My wife and I are heading to St. Maarten this year for 5 nights instead of St. Barths. The free flight and free hotel (Westin) provided by airline and hotel points was too hard to pass up. The problem is that we have no knowledge of St. Maarten AND we can still see St. Barths from our Hotel. Can someone point us in the right direction regarding the following:

1. A couple of great dinner dining options. Think Eden Rock or Le Gaic.
2. A couple of good casual options. Think Le Select.
3. A couple of great beach options. Think Saline. 
4. A few safety or travel precautions.
5. Any snorkel/sail operators that we should contact for a full day trip.
6. Any other suggestions from visitors to the island to St. Maarten newbies. 

Cheers!

----------


## amyb

Hi, I am guessing that you will rent a car for dining off premises and exploring.
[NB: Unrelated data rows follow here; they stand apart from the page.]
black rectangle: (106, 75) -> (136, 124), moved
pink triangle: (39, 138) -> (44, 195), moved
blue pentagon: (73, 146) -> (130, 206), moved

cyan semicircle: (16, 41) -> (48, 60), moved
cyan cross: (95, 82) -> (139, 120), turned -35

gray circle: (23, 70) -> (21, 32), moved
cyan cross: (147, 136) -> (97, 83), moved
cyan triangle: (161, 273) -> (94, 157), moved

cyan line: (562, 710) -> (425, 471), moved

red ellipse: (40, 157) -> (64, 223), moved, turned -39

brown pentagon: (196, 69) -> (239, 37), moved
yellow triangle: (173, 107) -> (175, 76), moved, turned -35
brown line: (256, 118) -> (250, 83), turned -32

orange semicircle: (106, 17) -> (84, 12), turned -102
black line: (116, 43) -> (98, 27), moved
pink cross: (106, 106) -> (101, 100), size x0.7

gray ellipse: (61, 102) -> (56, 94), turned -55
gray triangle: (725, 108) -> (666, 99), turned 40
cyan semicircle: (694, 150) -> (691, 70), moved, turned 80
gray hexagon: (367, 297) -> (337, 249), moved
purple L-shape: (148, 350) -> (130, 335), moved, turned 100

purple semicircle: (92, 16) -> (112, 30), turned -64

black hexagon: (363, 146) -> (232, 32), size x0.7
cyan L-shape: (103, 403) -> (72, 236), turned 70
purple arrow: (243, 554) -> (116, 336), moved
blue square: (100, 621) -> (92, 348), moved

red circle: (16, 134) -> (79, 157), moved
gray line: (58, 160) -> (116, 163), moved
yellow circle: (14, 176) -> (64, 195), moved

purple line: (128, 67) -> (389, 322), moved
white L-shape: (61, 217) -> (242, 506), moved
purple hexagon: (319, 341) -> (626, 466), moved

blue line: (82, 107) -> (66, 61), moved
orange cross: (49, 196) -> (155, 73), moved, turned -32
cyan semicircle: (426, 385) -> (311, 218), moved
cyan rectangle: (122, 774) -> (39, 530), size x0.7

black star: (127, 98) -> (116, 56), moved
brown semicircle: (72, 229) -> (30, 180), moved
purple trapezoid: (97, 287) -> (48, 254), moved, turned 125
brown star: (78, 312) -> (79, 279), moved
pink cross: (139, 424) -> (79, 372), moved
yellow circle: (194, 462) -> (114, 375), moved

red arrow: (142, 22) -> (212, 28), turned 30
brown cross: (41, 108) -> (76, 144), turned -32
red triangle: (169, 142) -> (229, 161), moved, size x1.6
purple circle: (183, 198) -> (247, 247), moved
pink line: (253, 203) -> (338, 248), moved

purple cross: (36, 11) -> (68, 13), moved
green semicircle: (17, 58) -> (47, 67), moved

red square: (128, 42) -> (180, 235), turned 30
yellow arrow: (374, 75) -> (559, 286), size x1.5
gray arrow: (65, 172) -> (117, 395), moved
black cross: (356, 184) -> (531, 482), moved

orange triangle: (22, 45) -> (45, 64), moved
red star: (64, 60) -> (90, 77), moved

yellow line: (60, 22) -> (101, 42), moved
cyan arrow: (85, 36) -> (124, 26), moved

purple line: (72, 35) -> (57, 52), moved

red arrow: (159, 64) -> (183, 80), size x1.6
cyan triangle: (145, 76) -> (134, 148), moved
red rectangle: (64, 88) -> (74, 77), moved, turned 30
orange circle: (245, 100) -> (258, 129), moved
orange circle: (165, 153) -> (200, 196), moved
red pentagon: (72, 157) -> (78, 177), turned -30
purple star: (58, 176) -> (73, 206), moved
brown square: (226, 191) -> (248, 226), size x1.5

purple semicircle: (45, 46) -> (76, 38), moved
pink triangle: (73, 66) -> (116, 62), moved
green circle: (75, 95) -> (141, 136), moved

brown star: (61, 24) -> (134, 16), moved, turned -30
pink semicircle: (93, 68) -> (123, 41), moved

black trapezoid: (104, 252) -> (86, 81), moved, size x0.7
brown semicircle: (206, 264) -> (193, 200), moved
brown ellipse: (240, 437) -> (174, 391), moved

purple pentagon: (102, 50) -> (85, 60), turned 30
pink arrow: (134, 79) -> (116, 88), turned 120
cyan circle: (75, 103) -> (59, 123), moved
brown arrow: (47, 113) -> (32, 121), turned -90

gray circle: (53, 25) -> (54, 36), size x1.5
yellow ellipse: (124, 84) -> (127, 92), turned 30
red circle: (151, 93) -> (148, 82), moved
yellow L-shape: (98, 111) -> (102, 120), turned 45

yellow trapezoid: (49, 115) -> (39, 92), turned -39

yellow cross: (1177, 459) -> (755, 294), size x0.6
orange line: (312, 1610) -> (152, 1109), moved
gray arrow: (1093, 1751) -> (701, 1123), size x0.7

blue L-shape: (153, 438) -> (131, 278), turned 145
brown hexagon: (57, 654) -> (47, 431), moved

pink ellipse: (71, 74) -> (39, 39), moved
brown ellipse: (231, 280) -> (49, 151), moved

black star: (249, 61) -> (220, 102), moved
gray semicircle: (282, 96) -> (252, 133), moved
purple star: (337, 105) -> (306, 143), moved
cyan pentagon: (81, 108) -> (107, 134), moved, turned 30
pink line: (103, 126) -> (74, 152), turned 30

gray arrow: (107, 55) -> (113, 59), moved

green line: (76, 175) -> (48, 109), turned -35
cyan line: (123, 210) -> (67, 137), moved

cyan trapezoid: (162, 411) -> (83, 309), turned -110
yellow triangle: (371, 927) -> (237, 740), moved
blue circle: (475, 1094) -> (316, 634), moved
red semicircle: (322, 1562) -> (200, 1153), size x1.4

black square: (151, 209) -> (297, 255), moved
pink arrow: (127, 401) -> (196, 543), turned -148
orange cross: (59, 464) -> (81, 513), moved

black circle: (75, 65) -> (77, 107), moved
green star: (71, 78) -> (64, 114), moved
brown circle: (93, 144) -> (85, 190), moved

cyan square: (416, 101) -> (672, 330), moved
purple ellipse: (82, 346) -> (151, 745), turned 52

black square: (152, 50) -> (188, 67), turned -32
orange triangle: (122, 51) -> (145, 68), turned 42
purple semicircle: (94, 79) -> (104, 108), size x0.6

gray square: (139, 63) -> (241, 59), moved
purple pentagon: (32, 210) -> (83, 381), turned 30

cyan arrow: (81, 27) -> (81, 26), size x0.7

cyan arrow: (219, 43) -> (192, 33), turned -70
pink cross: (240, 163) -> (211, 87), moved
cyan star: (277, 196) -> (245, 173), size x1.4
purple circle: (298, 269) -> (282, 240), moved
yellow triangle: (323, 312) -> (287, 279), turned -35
Your hotel is off the beaten track so you might want to use daylight time to learn the island before heading out and about in the dark.  The restaurants I like are MARIO'S BISTRO in Sandy Ground. In The little town of Grand Case I like AUBERGE GOURMAND and BISTRO CARAIBE.  

My favorite beach is ANSE MARCEL and it is the beach at the refurbished Radisson Hotel. The water is usually quite calm and the beach is a true crescent shape with views of Anguilla.

The island has gotten bad press with the rise in crimes being reported as of late. Therefore, be street smart and you will have a great time enjoying this new destination. Amy

----------


## christopher

AmyB...

Thank you for the input. We're really going to miss St. Barths this year. Mario's Bistro looked interesting. Too bad it's closed in August. 

Yes, we'll be renting a jeep and, by the reading of past posts, will be back at our hotel after dark. 

Any other suggestions are appreciated.

Thanks again.

----------